JIM LOVELL: And it was actually his wife. The first Earth Day was marked in the USA just over a year later, in April 1970, while the founding of environmental organisations such as Greenpeace wasn't far behind. This was a profound image, containing all of humanity, bar the three astronauts.

It wasn't until after the astronauts were back that the significance of their Earth pictures sank in.

The mission was also famous for the iconic "Earthrise" image, snapped by Anders, which would give humankind a new perspective on their home planet. Just paint me a picture of what that looked like.

His crew left behind a plaque bearing the inscription: Here, men from planet earth first set foot upon the moon, We came in peace for all mankind. "Wow, is that pretty!". For the first time, humanity saw the Earth, this spinning blue and white world which contains everything we value.

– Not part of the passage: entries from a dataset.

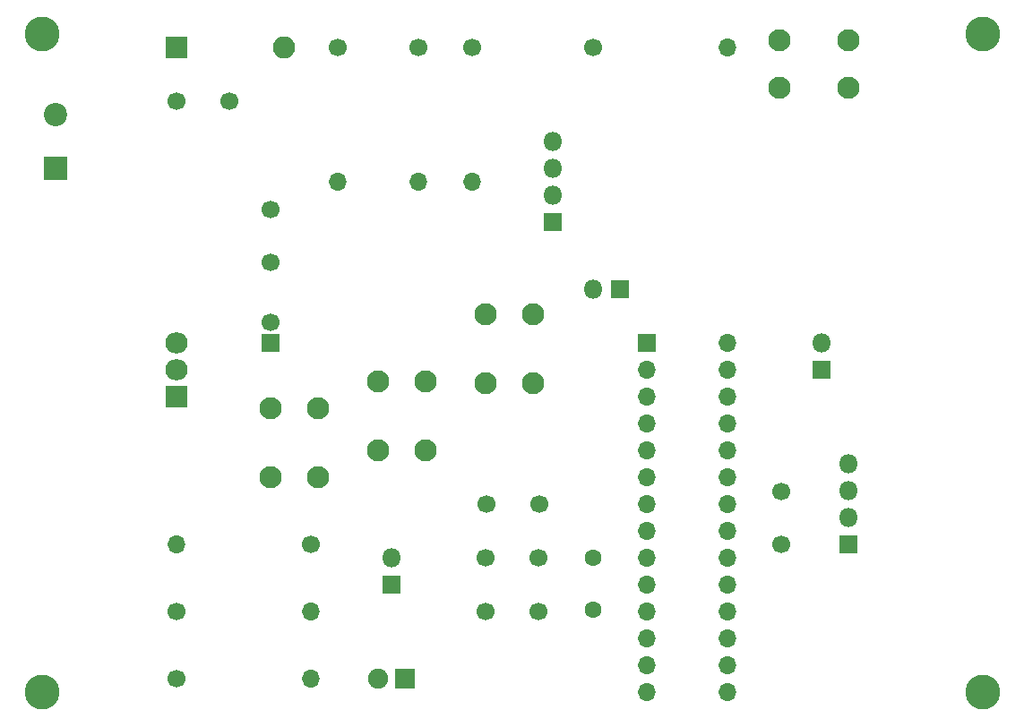
<source format=gbr>
%TF.GenerationSoftware,KiCad,Pcbnew,(5.1.6)-1*%
%TF.CreationDate,2020-10-24T11:54:38+02:00*%
%TF.ProjectId,Basic_Clock,42617369-635f-4436-9c6f-636b2e6b6963,rev?*%
%TF.SameCoordinates,Original*%
%TF.FileFunction,Soldermask,Top*%
%TF.FilePolarity,Negative*%
%FSLAX46Y46*%
G04 Gerber Fmt 4.6, Leading zero omitted, Abs format (unit mm)*
G04 Created by KiCad (PCBNEW (5.1.6)-1) date 2020-10-24 11:54:38*
%MOMM*%
%LPD*%
G01*
G04 APERTURE LIST*
%ADD10O,1.800000X1.800000*%
%ADD11R,1.800000X1.800000*%
%ADD12C,1.700000*%
%ADD13C,2.100000*%
%ADD14C,1.600000*%
%ADD15O,2.100000X2.005000*%
%ADD16R,2.100000X2.005000*%
%ADD17C,1.900000*%
%ADD18R,1.900000X1.900000*%
%ADD19R,1.700000X1.700000*%
%ADD20O,1.700000X1.700000*%
%ADD21R,2.100000X2.100000*%
%ADD22O,2.100000X2.100000*%
%ADD23C,3.300000*%
%ADD24R,2.200000X2.200000*%
%ADD25C,2.200000*%
G04 APERTURE END LIST*
D10*
%TO.C,J_UART1*%
X92710000Y-132080000D03*
D11*
X95250000Y-132080000D03*
%TD*%
D10*
%TO.C,J_POWER1*%
X73660000Y-157480000D03*
D11*
X73660000Y-160020000D03*
%TD*%
D10*
%TO.C,J_I2C1*%
X114300000Y-137160000D03*
D11*
X114300000Y-139700000D03*
%TD*%
D12*
%TO.C,C5 100nF*%
X62230000Y-124540000D03*
X62230000Y-129540000D03*
%TD*%
D13*
%TO.C,SW4*%
X62230000Y-143360000D03*
X66730000Y-143360000D03*
X62230000Y-149860000D03*
X66730000Y-149860000D03*
%TD*%
D10*
%TO.C,J2*%
X88900000Y-118110000D03*
X88900000Y-120650000D03*
X88900000Y-123190000D03*
D11*
X88900000Y-125730000D03*
%TD*%
D10*
%TO.C,J1*%
X116840000Y-148590000D03*
X116840000Y-151130000D03*
X116840000Y-153670000D03*
D11*
X116840000Y-156210000D03*
%TD*%
D14*
%TO.C,Y1*%
X92710000Y-162360000D03*
X92710000Y-157480000D03*
%TD*%
D15*
%TO.C,U1*%
X53340000Y-137160000D03*
X53340000Y-139700000D03*
D16*
X53340000Y-142240000D03*
%TD*%
D13*
%TO.C,SW3*%
X72390000Y-140820000D03*
X76890000Y-140820000D03*
X72390000Y-147320000D03*
X76890000Y-147320000D03*
%TD*%
%TO.C,SW2*%
X82550000Y-134470000D03*
X87050000Y-134470000D03*
X82550000Y-140970000D03*
X87050000Y-140970000D03*
%TD*%
%TO.C,SW1*%
X110340000Y-113030000D03*
X110340000Y-108530000D03*
X116840000Y-113030000D03*
X116840000Y-108530000D03*
%TD*%
D17*
%TO.C,D1*%
X72390000Y-168910000D03*
D18*
X74930000Y-168910000D03*
%TD*%
D12*
%TO.C,C1 22pF*%
X87550000Y-157480000D03*
X82550000Y-157480000D03*
%TD*%
%TO.C,C2 22pF*%
X82550000Y-162560000D03*
X87550000Y-162560000D03*
%TD*%
%TO.C,C3 100nF*%
X53340000Y-114300000D03*
X58340000Y-114300000D03*
%TD*%
D19*
%TO.C,C4 1uF*%
X62230000Y-137160000D03*
D12*
X62230000Y-135160000D03*
%TD*%
%TO.C,C6 100nF*%
X110490000Y-156210000D03*
X110490000Y-151210000D03*
%TD*%
%TO.C,C7 100nF*%
X82630000Y-152400000D03*
X87630000Y-152400000D03*
%TD*%
D19*
%TO.C,U2*%
X97790000Y-137160000D03*
D20*
X105410000Y-170180000D03*
X97790000Y-139700000D03*
X105410000Y-167640000D03*
X97790000Y-142240000D03*
X105410000Y-165100000D03*
X97790000Y-144780000D03*
X105410000Y-162560000D03*
X97790000Y-147320000D03*
X105410000Y-160020000D03*
X97790000Y-149860000D03*
X105410000Y-157480000D03*
X97790000Y-152400000D03*
X105410000Y-154940000D03*
X97790000Y-154940000D03*
X105410000Y-152400000D03*
X97790000Y-157480000D03*
X105410000Y-149860000D03*
X97790000Y-160020000D03*
X105410000Y-147320000D03*
X97790000Y-162560000D03*
X105410000Y-144780000D03*
X97790000Y-165100000D03*
X105410000Y-142240000D03*
X97790000Y-167640000D03*
X105410000Y-139700000D03*
X97790000Y-170180000D03*
X105410000Y-137160000D03*
%TD*%
D21*
%TO.C,D2*%
X53340000Y-109220000D03*
D22*
X63500000Y-109220000D03*
%TD*%
D23*
%TO.C,H1*%
X40640000Y-107950000D03*
%TD*%
%TO.C,H2*%
X129540000Y-170180000D03*
%TD*%
%TO.C,H3*%
X40640000Y-170180000D03*
%TD*%
%TO.C,H4*%
X129540000Y-107950000D03*
%TD*%
D12*
%TO.C,R1 240*%
X66040000Y-156210000D03*
D20*
X53340000Y-156210000D03*
%TD*%
%TO.C,R2 720*%
X66040000Y-162560000D03*
D12*
X53340000Y-162560000D03*
%TD*%
%TO.C,R3 1k*%
X53340000Y-168910000D03*
D20*
X66040000Y-168910000D03*
%TD*%
%TO.C,R4 10k*%
X81280000Y-121920000D03*
D12*
X81280000Y-109220000D03*
%TD*%
%TO.C,R5 10k*%
X76200000Y-109220000D03*
D20*
X76200000Y-121920000D03*
%TD*%
%TO.C,R6 10k*%
X68580000Y-121920000D03*
D12*
X68580000Y-109220000D03*
%TD*%
D24*
%TO.C,J4*%
X41910000Y-120650000D03*
D25*
X41910000Y-115570000D03*
%TD*%
D12*
%TO.C,R7 10k*%
X92710000Y-109220000D03*
D20*
X105410000Y-109220000D03*
%TD*%
M02*

</source>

The crew also shot the first picture of the Earth rising during a lunar orbit. "You have to think about that - over five billion people, everything I ever knew, was behind my thumb!"

Cowan asked, "Is it fair to say that that one image is one of the biggest catalysts for the environmental movement?"

SEVIGNY: I have the tape, do you want to listen to it? . He wishes there was something on the horizon today like Apollo 8 to bring people together. "I started to wonder why I was here, what's my objective here... it sort of dawned me", he said.

By July 1969, Apollo 8 was overshadowed by Apollo 11's Neil Armstrong and Buzz Aldrin moon landing.

On the other hand, seeing the Earth in contrast to space, is a reminder of how unique we are, and that we really should try and take care of this place that sustains our lives.

Lovell went on to command the ill-fated Apollo 13 - "but that's another story".